The mean square error can be found as the following:

$$E=\sum_{t=M+1}^{N}(x_t-\sum_{i=1}^{M}a_ix_{t-i})^2$$

Make the gradient of $a_k$ to be $0$ in order to the get the minimum error:

$$ \frac{\partial E}{\partial a_k}=0\Rightarrow \sum_{t=M+1}^{N}x_{t-k}\sum_{i=1}^{M}a_ix_{t-i}=\sum_{t=M+1}^{N}x_tx_{t-k} $$

Let $r(k)=\sum_{j=0}^{N-k-1}x_nx_{n+k}$, and we assumed $r(.)$ is $0$ with every negative index. When $N$ is large enough, we can have an approximate formula in a matrix form.

$$ \begin{bmatrix} r(0) & r(1) & ... & r(M-2) & r(M-1)\\ r(1) & r(0) & ... & r(M-3) & r(M-2)\\ ... & ... & ... & ... & ...\\ r(M-2) & r(M-3) & ... & r(0) & r(1)\\ r(M-1) & r(M-2) & ... & r(1) & r(0)\\ \end{bmatrix} \begin{bmatrix} a_1\\ a_2\\ ...\\ a_{M-1}\\ a_{M}\\ \end{bmatrix}= \begin{bmatrix} r(1)\\ r(2)\\ ...\\ r(M-1)\\ r(M)\\ \end{bmatrix} $$

Then we can get the coefficient $a_i$ by multiplying the RHS with the inverse of the square matrix.

Random Forest Classifiers

The dataset used in this project shows a substantial imbalance issue. To resolve this, Balanced Random Forest classifiers were used from the imbalanced-learn package.
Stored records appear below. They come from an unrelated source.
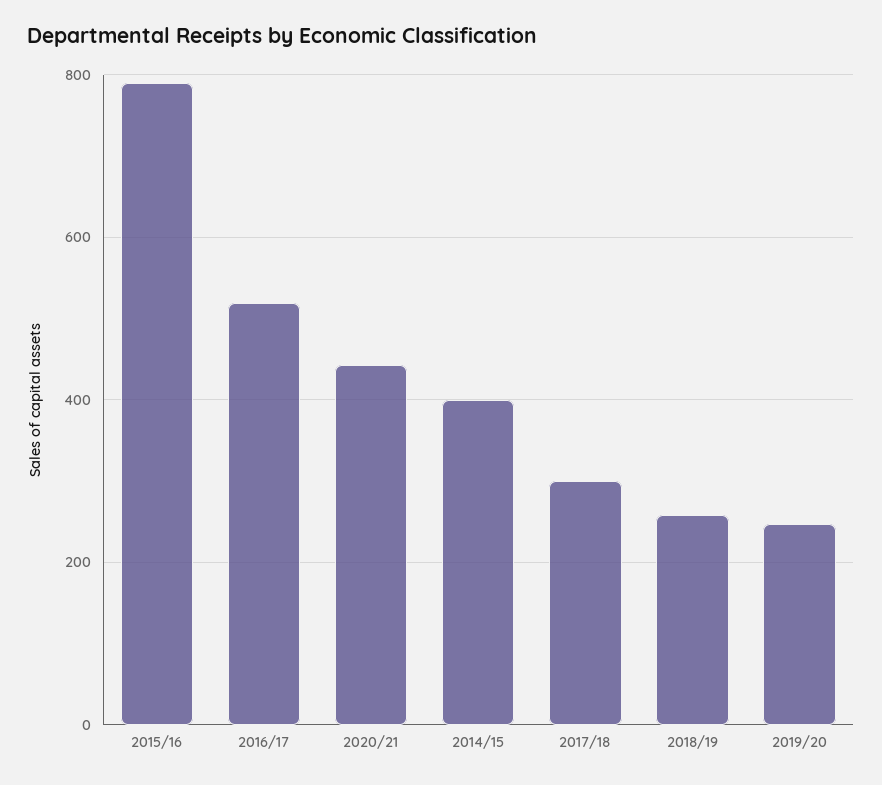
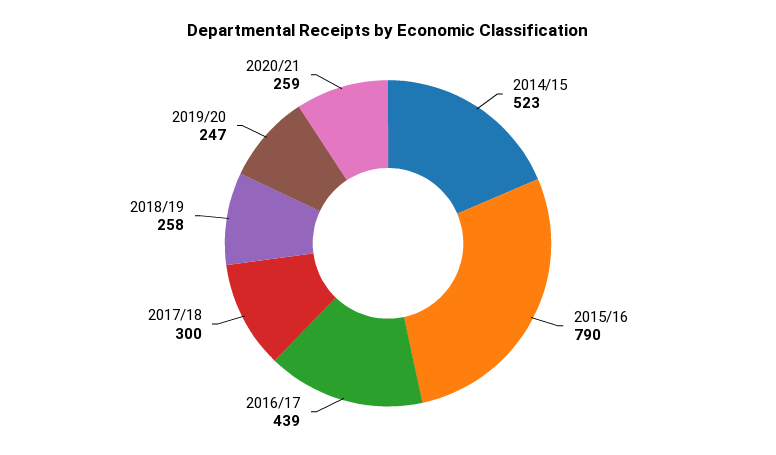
  {
    "2015/16": 790,
-   "2016/17": 520,
+   "2016/17": 439,
-   "2020/21": 440,
+   "2020/21": 259,
-   "2014/15": 400,
+   "2014/15": 523,
    "2017/18": 300,
    "2018/19": 258,
    "2019/20": 247
  }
However, observations of overfitting or underfitting were still made when a single modality (audio or clinical features) was adopted. Therefore, Late fusion was introduced to reduce the problem. The results of the validation set were better than those of early fusion. The architecture of training and testing late fusion RFs can be found in train_rf.py.

Voting

For the audio classifier, a prediction will be made for each frame. Hence, there might be multiple predictions for one audio sample. To summarize the predictions, the predicted probabilities of a sample were determined by the average of the predicted probabilities of corresponding frames.

The design philosophy of taking average was to compensate for the assumption made in the preprocessing. A sample can still be classified into a class if one frame yields a confident prediction while results from others disagree with little confidence.

Another advantage of averaging is its simplicity. The exact mechanism was used to summarize the predictions from the audio and clinical classifiers with very little modification.

More voting options can be found in utils.py, and we do believe better results can be achieved by modifying the voting mechanism, providing that models have reasonable accuracy.

Observations and Future Works

Other models were implemented in different files/branches, including early fusion Balanced Random Forest, Feedforward Neural Network (FNN), Convolution Neural Network (CNN), Recurrent Neural Network (RNN), Transformer, etc. The performance was not much of an improvement compared to the late fusion Balanced Random Forest, and we found the effect of random state in both train-test split and model initialization were more pronounced than the difference in models. This might be due to the small size of the dataset for multiclass classification and the poor performance of the models.

Considering the overall performance had room for improvement, we are optimistic that RNN-based models or Transformer can significantly enhance our results. Thus, we look forward to constructing an RNN-based model (LSTM, GRU) with attention layers or transformers to tackle this task.

References

[1] G. Muhammad et al., ‘Automatic voice pathology detection and classification using vocal tract area irregularity’, Biocybernetics and Biomedical Engineering, vol. 36, no. 2, pp. 309–317, 2016.

[2] Logo inspired by Free Icon from Freepik and Reddie.